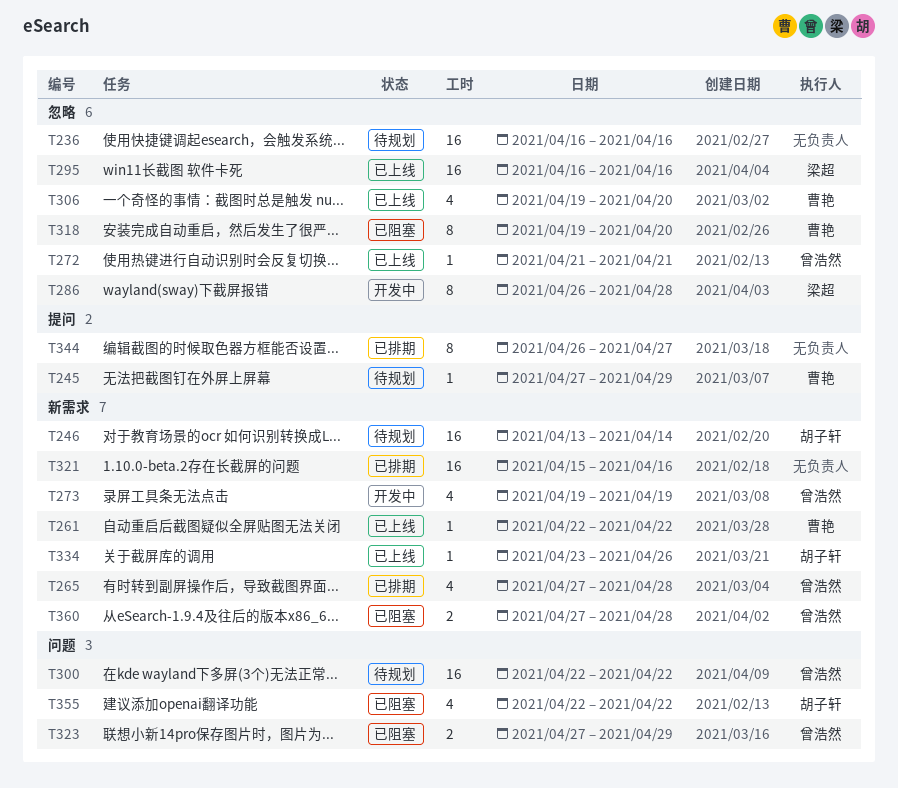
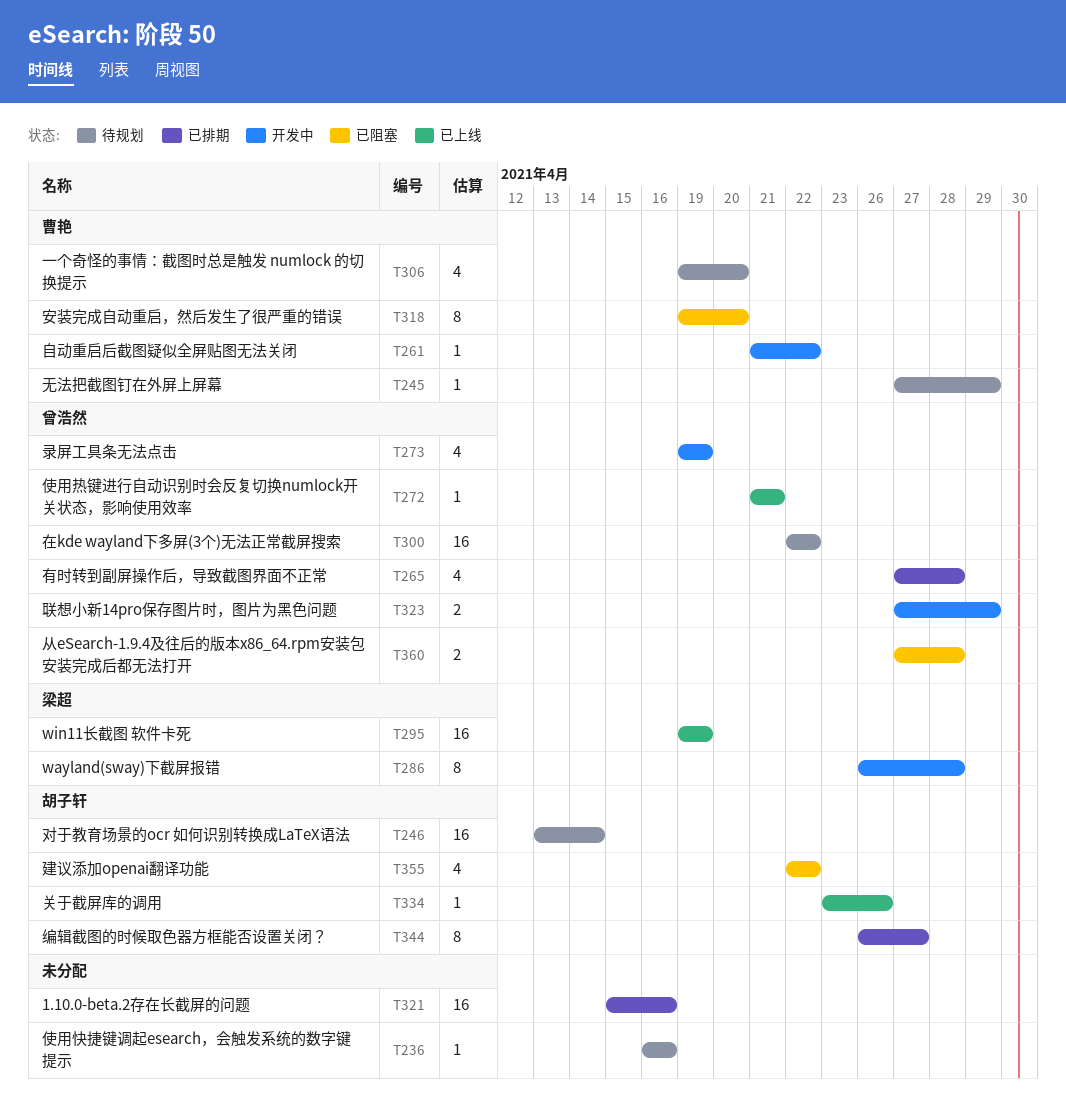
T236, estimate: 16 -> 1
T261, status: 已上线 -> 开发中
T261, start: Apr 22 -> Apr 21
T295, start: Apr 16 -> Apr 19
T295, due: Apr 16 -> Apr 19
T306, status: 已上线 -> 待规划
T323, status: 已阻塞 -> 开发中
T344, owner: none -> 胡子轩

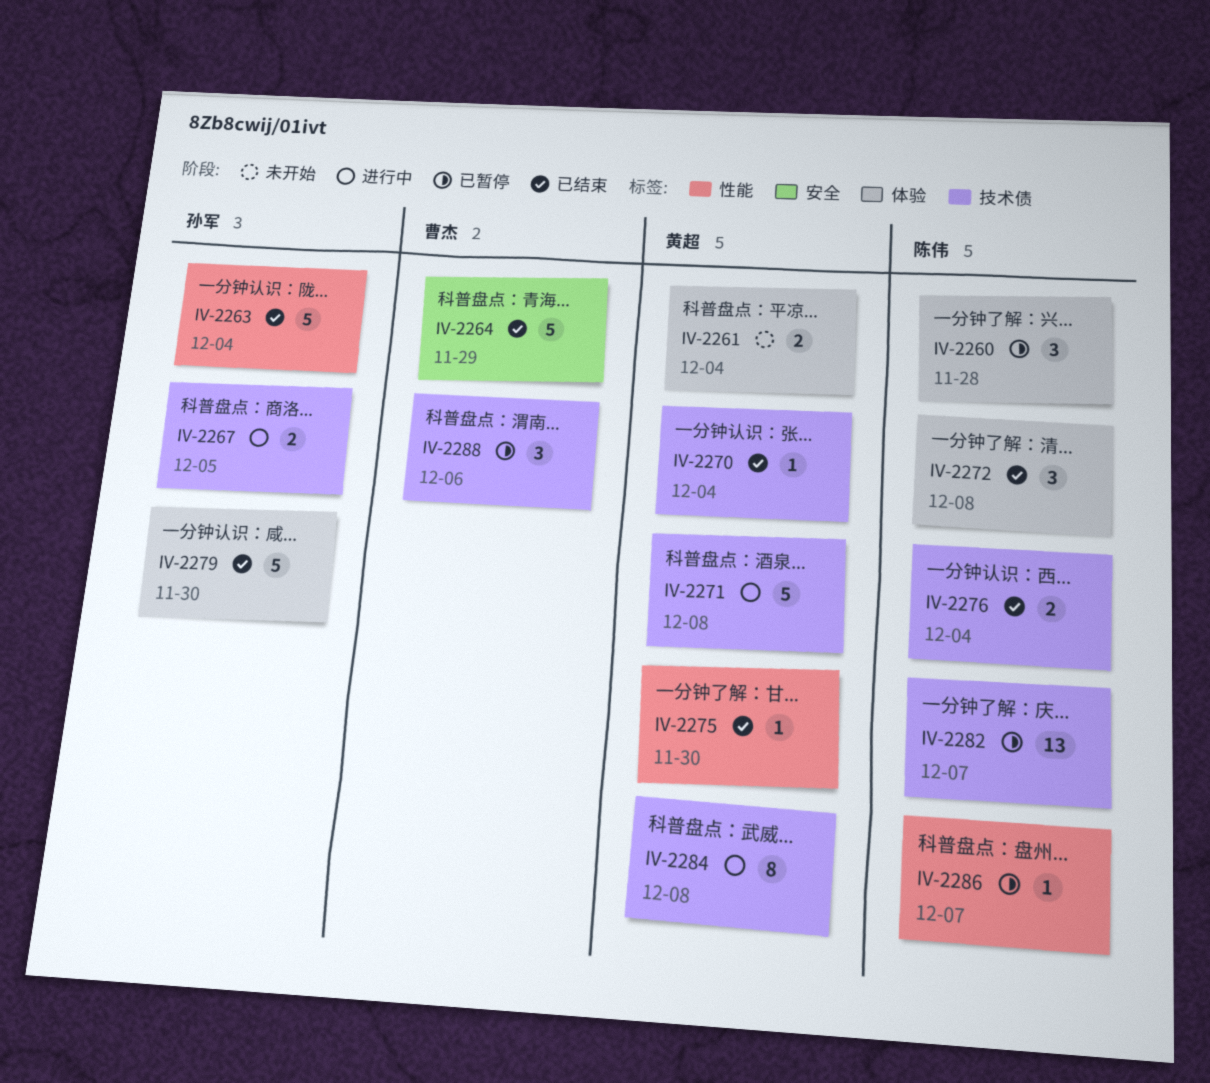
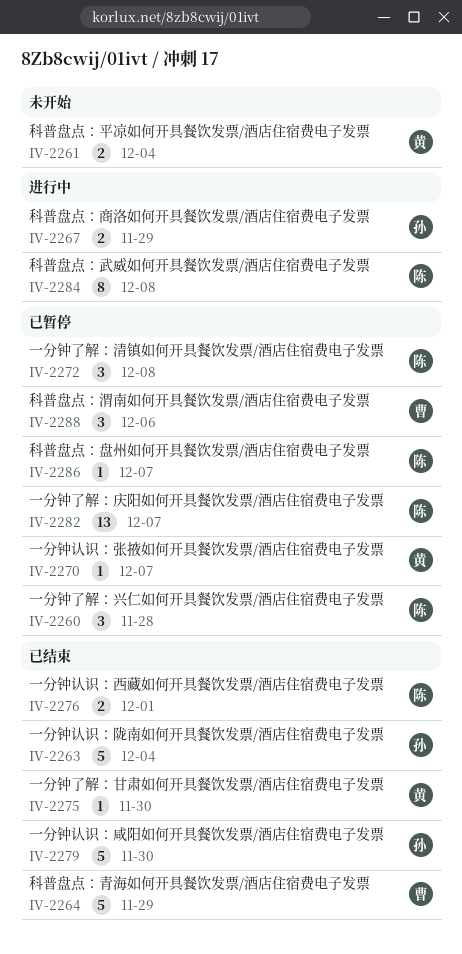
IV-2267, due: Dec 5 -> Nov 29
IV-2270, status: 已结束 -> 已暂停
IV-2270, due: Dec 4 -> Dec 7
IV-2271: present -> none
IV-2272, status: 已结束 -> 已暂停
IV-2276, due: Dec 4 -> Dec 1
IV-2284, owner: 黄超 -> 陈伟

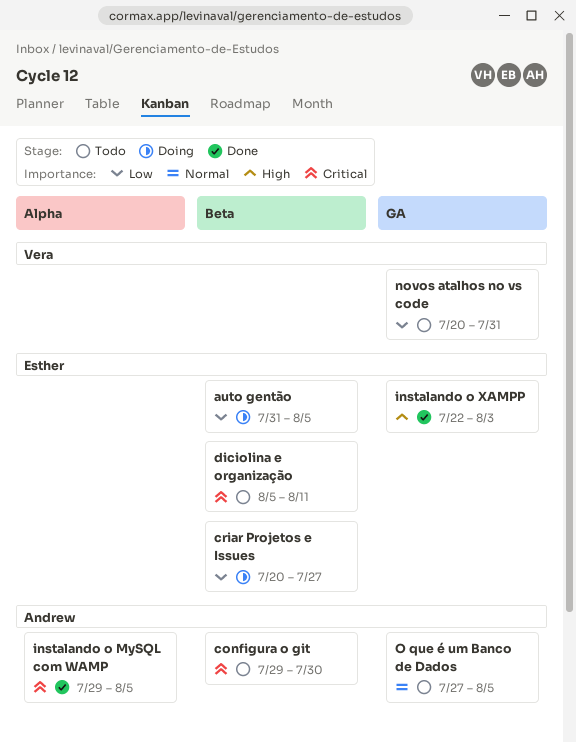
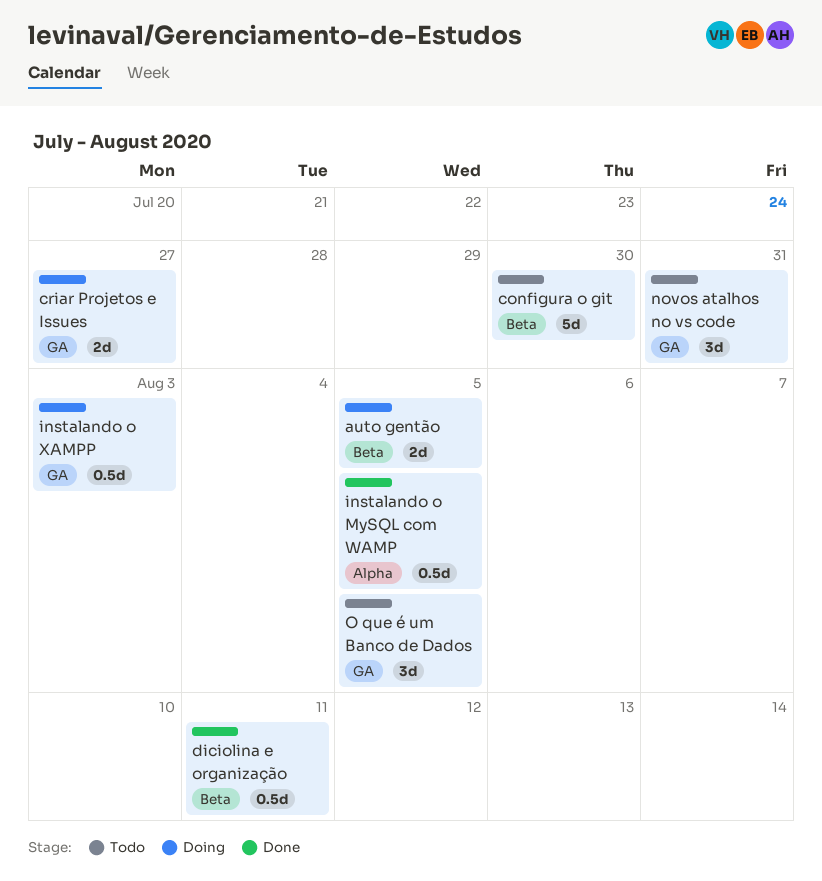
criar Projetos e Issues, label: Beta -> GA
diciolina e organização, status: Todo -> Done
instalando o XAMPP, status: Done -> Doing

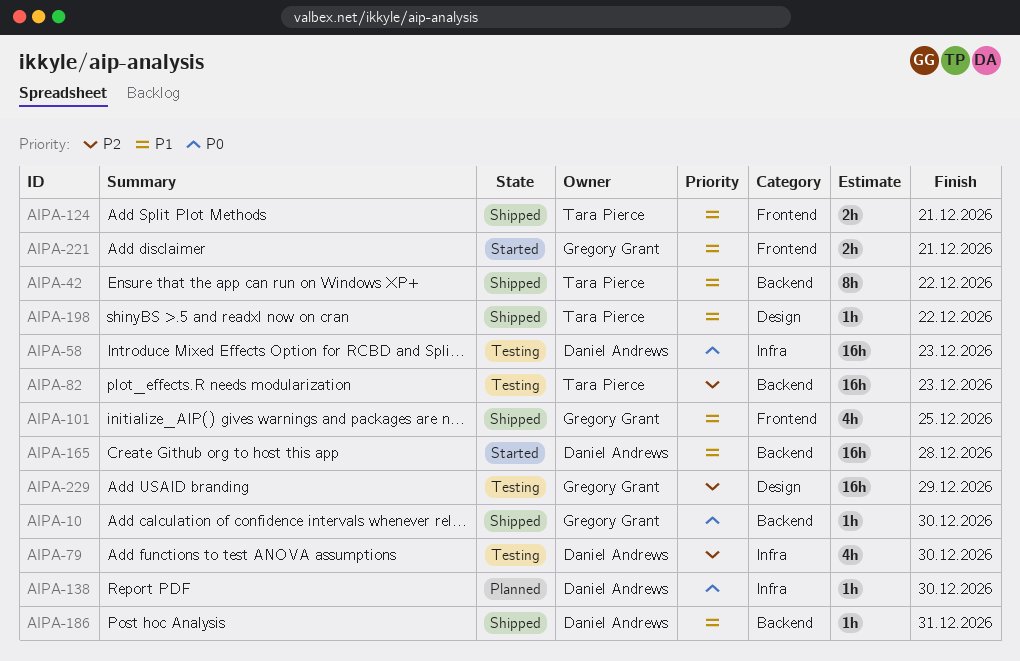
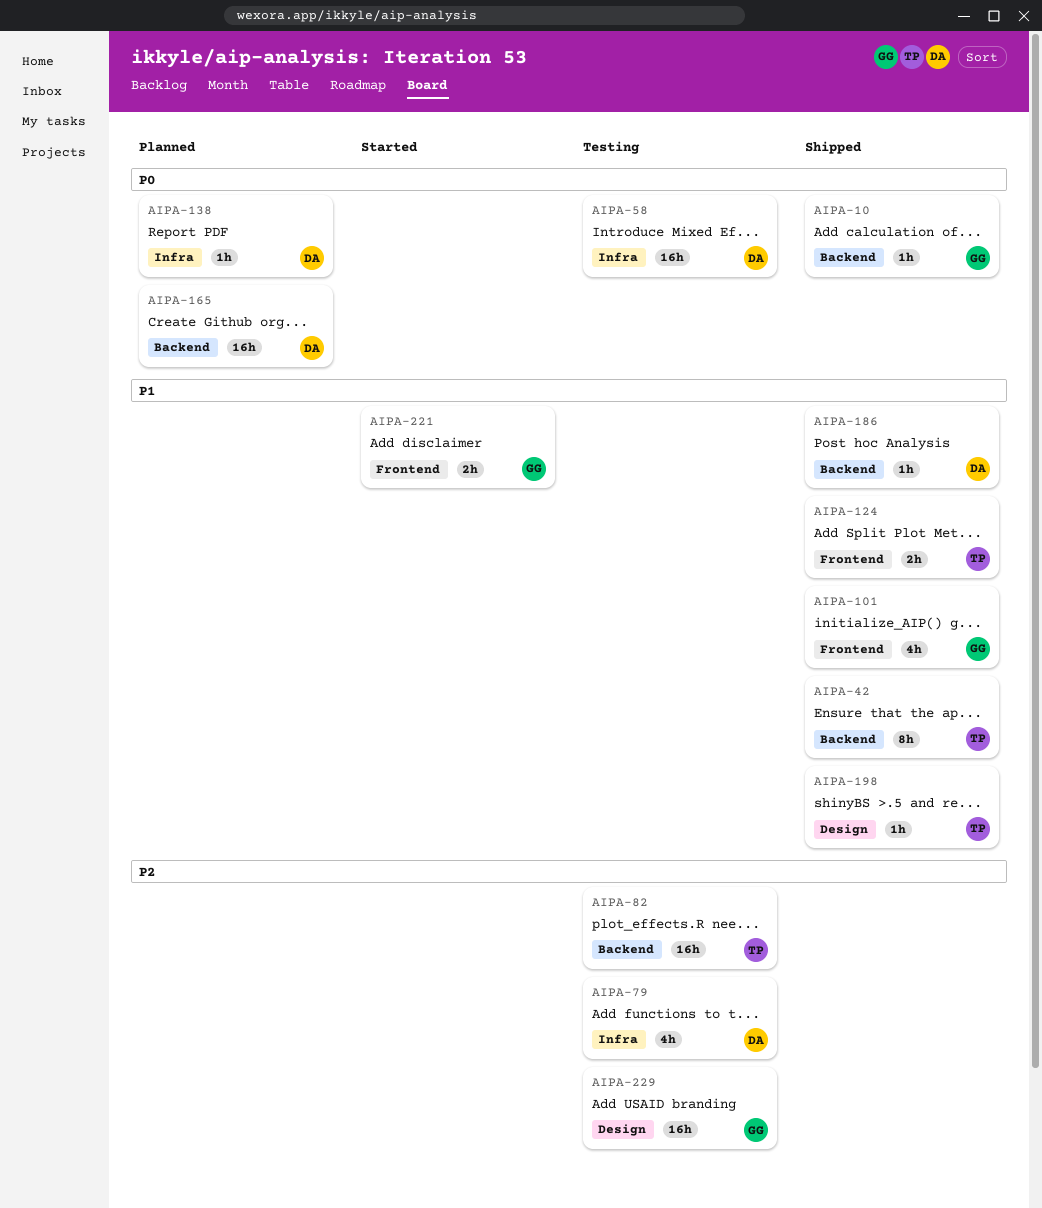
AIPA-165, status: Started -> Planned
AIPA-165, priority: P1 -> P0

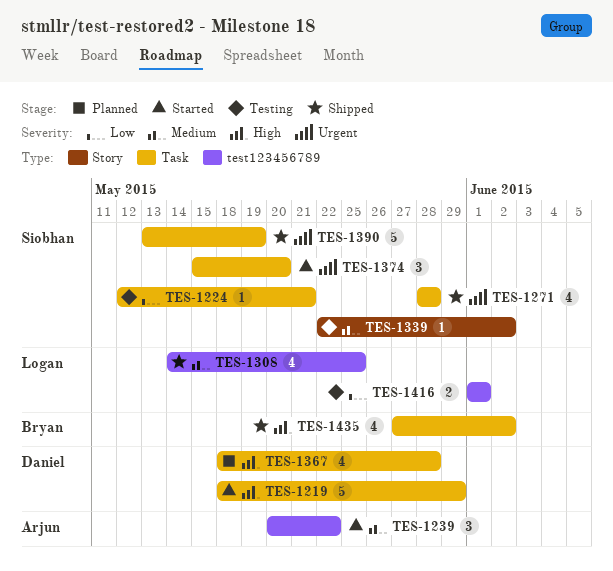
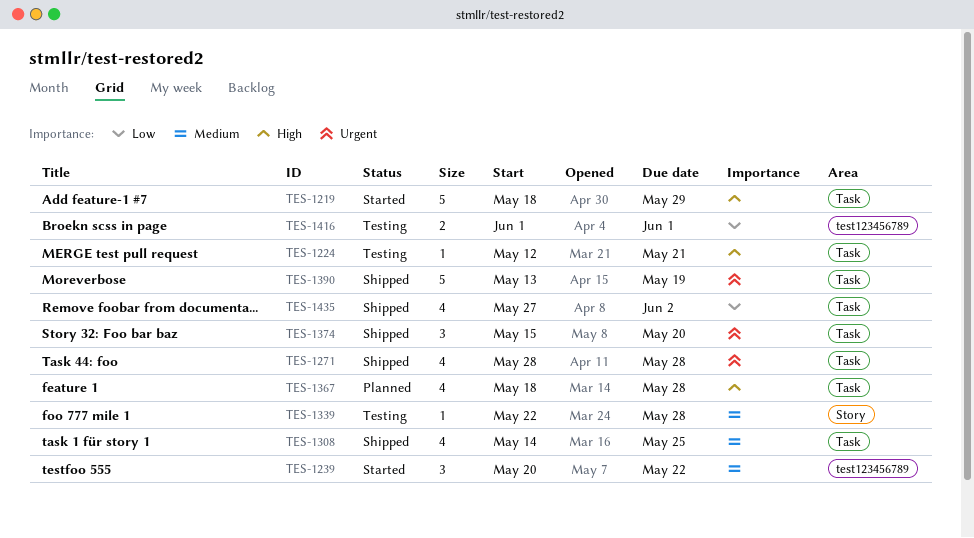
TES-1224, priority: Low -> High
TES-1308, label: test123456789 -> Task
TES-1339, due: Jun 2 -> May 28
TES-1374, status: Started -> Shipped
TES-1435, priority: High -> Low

........

**Required work**
Only the lines from the one with "IV-2267, due: Dec 5 -> Nov 29" through the end of the data, both ends included, should be written out exactly, and no pictures should appear.

**Answer**
IV-2267, due: Dec 5 -> Nov 29
IV-2270, status: 已结束 -> 已暂停
IV-2270, due: Dec 4 -> Dec 7
IV-2271: present -> none
IV-2272, status: 已结束 -> 已暂停
IV-2276, due: Dec 4 -> Dec 1
IV-2284, owner: 黄超 -> 陈伟

criar Projetos e Issues, label: Beta -> GA
diciolina e organização, status: Todo -> Done
instalando o XAMPP, status: Done -> Doing

AIPA-165, status: Started -> Planned
AIPA-165, priority: P1 -> P0

TES-1224, priority: Low -> High
TES-1308, label: test123456789 -> Task
TES-1339, due: Jun 2 -> May 28
TES-1374, status: Started -> Shipped
TES-1435, priority: High -> Low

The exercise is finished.